» PROBLEM DETAILS
According to the passage on the Attorney General's duties, to whom must the Attorney General give legal advice in writing?

» SUPPLIED PASSAGE
The Attorney General shall represent the State in all suits and pleas in the Supreme Court of the State in which the State may be a party, and shall especially inquire into the charter rights of all private corporations, and from time to time, in the name of the State, take such action in the courts as may be proper and necessary to prevent any private corporation from exercising any power or demanding or collecting any species of taxes, tolls, freight or wharfage not authorized by law. He shall, whenever sufficient cause exists, seek a judicial forfeiture of such charters, unless otherwise expressly directed by law, and give legal advice in writing to the Governor and other executive officers, when requested by them, and perform such other duties as may be required by law.

Editor Comments

Whether the attorney general or the county and district attorneys (see Article V, Section 21) are required to represent the state in certain cases has been the subject of several Texas Supreme Court decisions.

» Saved entries

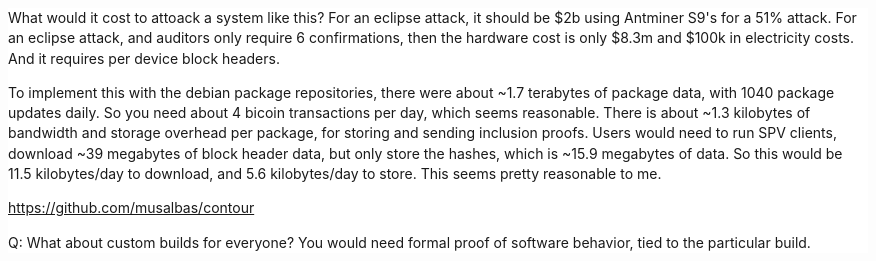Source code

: What would it cost to attoack a system like this? For an eclipse attack,
it should be $2b using Antminer S9's for a 51% attack. For an eclipse
attack, and auditors only require 6 confirmations, then the hardware
cost is only $8.3m and $100k in electricity costs. And it requires per
device block headers.

To implement this with the debian package repositories, there were about
~1.7 terabytes of package data, with 1040 package updates daily. So you
need about 4 bicoin transactions per day, which seems reasonable. There
is about ~1.3 kilobytes of bandwidth and storage overhead per package,
for storing and sending inclusion proofs. Users would need to run SPV
clients, download ~39 megabytes of block header data, but only store the
hashes, which is ~15.9 megabytes of data. So this would be 11.5
kilobytes/day to download, and 5.6 kilobytes/day to store. This seems
pretty reasonable to me.

<https://github.com/musalbas/contour>

Q: What about custom builds for everyone? You would need formal proof of
software behavior, tied to the particular build.
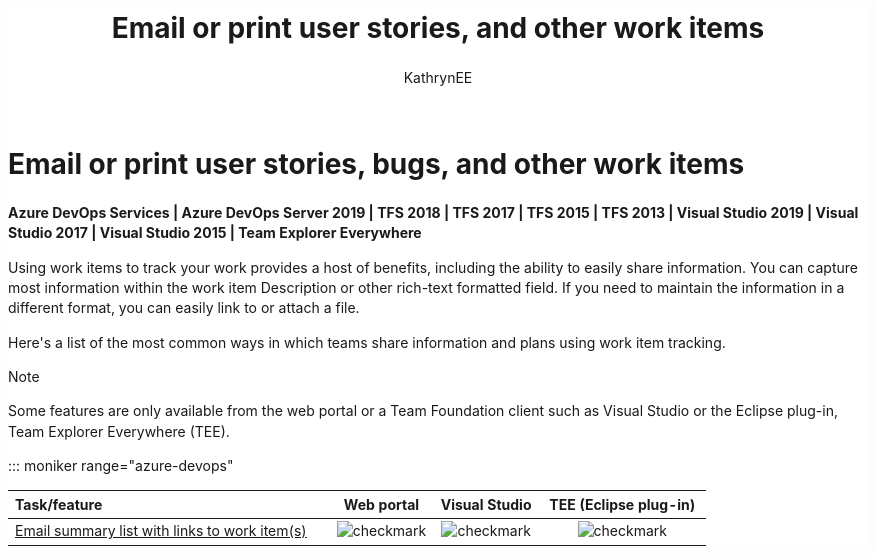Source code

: ﻿---
title: Email or print user stories, and other work items
titleSuffix: Azure Boards
description: Email or print work items to share information in Azure Boards, Azure DevOps, Visual Studio Team Explorer
ms.custom: work-items, seodec18
ms.technology: devops-agile
ms.assetid: B2E9B082-15BE-448C-96D8-3EF048A15560
ms.topic: conceptual
ms.author: kaelli
author: KathrynEE
monikerRange: ">= tfs-2013"
ms.date: 10/17/2019
---

# Email or print user stories, bugs, and other work items

**Azure DevOps Services | Azure DevOps Server 2019 | TFS 2018 | TFS 2017 | TFS 2015 | TFS 2013 | Visual Studio 2019 | Visual Studio 2017 | Visual Studio 2015 | Team Explorer Everywhere**

Using work items to track your work provides a host of benefits, including the ability to easily share information. You can capture most information within the work item Description or other rich-text formatted field. If you need to maintain the information in a different format, you can easily link to or attach a file.

Here's a list of the most common ways in which teams share information and plans using work item tracking.

> [!NOTE]  
> Some features are only available from the web portal or a Team Foundation client such as Visual Studio or the Eclipse plug-in, Team Explorer Everywhere (TEE).

::: moniker range="azure-devops"

<table >
<thead align="center">
<tr >
<th align="left" width="46%">Task/feature </th>
<th align="center" width="15%">Web portal</th>
<th align="center" width="15%">Visual Studio</th>
<th align="center" width="24%">TEE (Eclipse plug-in)</th>

</tr>
</thead>
<tbody align="center"  >

<tr>
<td align="left"><a href="#email-summary-lists" data-raw-source="[Email summary list with links to work item(s)](#email-summary-lists)">Email summary list with links to work item(s)</a></td>
<td><img src="../media/icons/checkmark.png" alt="checkmark"/></td>
<td><img src="../media/icons/checkmark.png" alt="checkmark"/></td>
<td><img src="../media/icons/checkmark.png" alt="checkmark"/></td>
</tr>
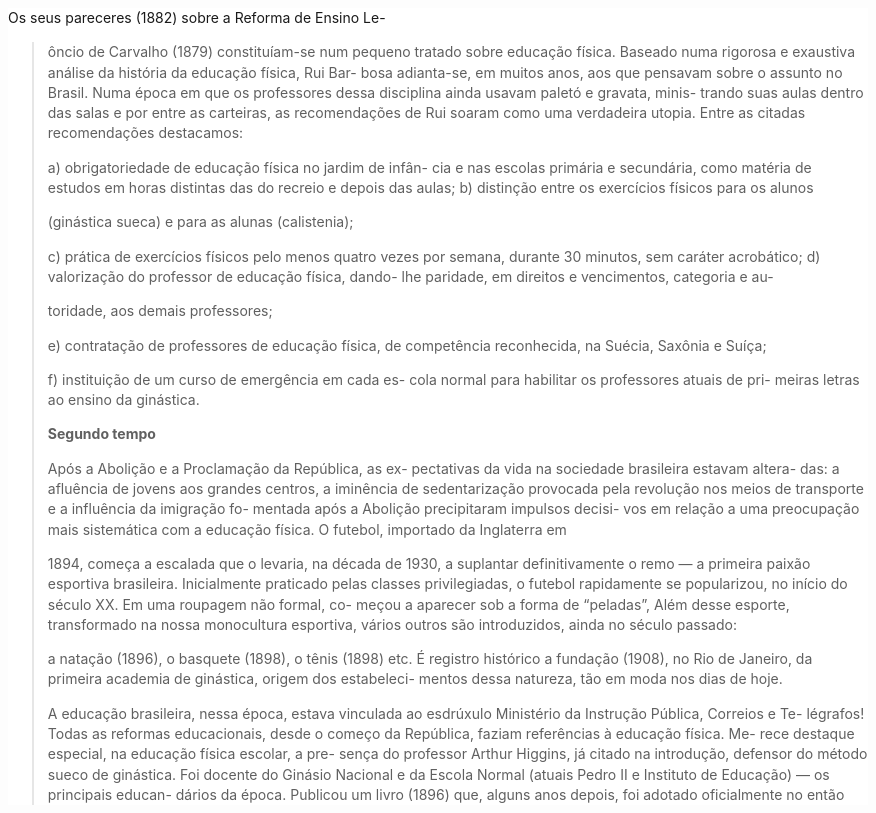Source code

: Os seus pareceres (1882) sobre a Reforma de Ensino Le-

> ôncio de Carvalho (1879) constituíam-se num pequeno tratado sobre
> educação física. Baseado numa rigorosa e exaustiva análise da história
> da educação física, Rui Bar- bosa adianta-se, em muitos anos, aos que
> pensavam sobre o assunto no Brasil. Numa época em que os professores
> dessa disciplina ainda usavam paletó e gravata, minis- trando suas
> aulas dentro das salas e por entre as carteiras, as recomendações de
> Rui soaram como uma verdadeira utopia. Entre as citadas recomendações
> destacamos:
>
> a\) obrigatoriedade de educação física no jardim de infân- cia e nas
> escolas primária e secundária, como matéria de estudos em horas
> distintas das do recreio e depois das aulas; b) distinção entre os
> exercícios físicos para os alunos
>
> (ginástica sueca) e para as alunas (calistenia);
>
> c\) prática de exercícios físicos pelo menos quatro vezes por semana,
> durante 30 minutos, sem caráter acrobático; d) valorização do professor
> de educação física, dando- lhe paridade, em direitos e vencimentos,
> categoria e au-
>
> toridade, aos demais professores;
>
> e\) contratação de professores de educação física, de competência
> reconhecida, na Suécia, Saxônia e Suíça;
>
> f\) instituição de um curso de emergência em cada es- cola normal para
> habilitar os professores atuais de pri- meiras letras ao ensino da
> ginástica.
>
> **Segundo tempo**
>
> Após a Abolição e a Proclamação da República, as ex- pectativas da
> vida na sociedade brasileira estavam altera- das: a afluência de
> jovens aos grandes centros, a iminência de sedentarização provocada
> pela revolução nos meios de transporte e a influência da imigração fo-
> mentada após a Abolição precipitaram impulsos decisi- vos em relação a
> uma preocupação mais sistemática com a educação física. O futebol,
> importado da Inglaterra em
>
> 1894, começa a escalada que o levaria, na década de 1930, a suplantar
> definitivamente o remo — a primeira paixão esportiva brasileira.
> Inicialmente praticado pelas classes privilegiadas, o futebol
> rapidamente se popularizou, no início do século XX. Em uma roupagem
> não formal, co- meçou a aparecer sob a forma de “peladas”, Além desse
> esporte, transformado na nossa monocultura esportiva, vários outros
> são introduzidos, ainda no século passado:
>
> a natação (1896), o basquete (1898), o tênis (1898) etc. É registro
> histórico a fundação (1908), no Rio de Janeiro, da primeira academia
> de ginástica, origem dos estabeleci- mentos dessa natureza, tão em
> moda nos dias de hoje.
>
> A educação brasileira, nessa época, estava vinculada ao esdrúxulo
> Ministério da Instrução Pública, Correios e Te- légrafos! Todas as
> reformas educacionais, desde o começo da República, faziam referências
> à educação física. Me- rece destaque especial, na educação física
> escolar, a pre- sença do professor Arthur Higgins, já citado na
> introdução, defensor do método sueco de ginástica. Foi docente do
> Ginásio Nacional e da Escola Normal (atuais Pedro II e Instituto de
> Educação) — os principais educan- dários da época. Publicou um livro
> (1896) que, alguns anos depois, foi adotado oficialmente no então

» SOLVED PROBLEM
To the Governor and other executive officers, when they request it.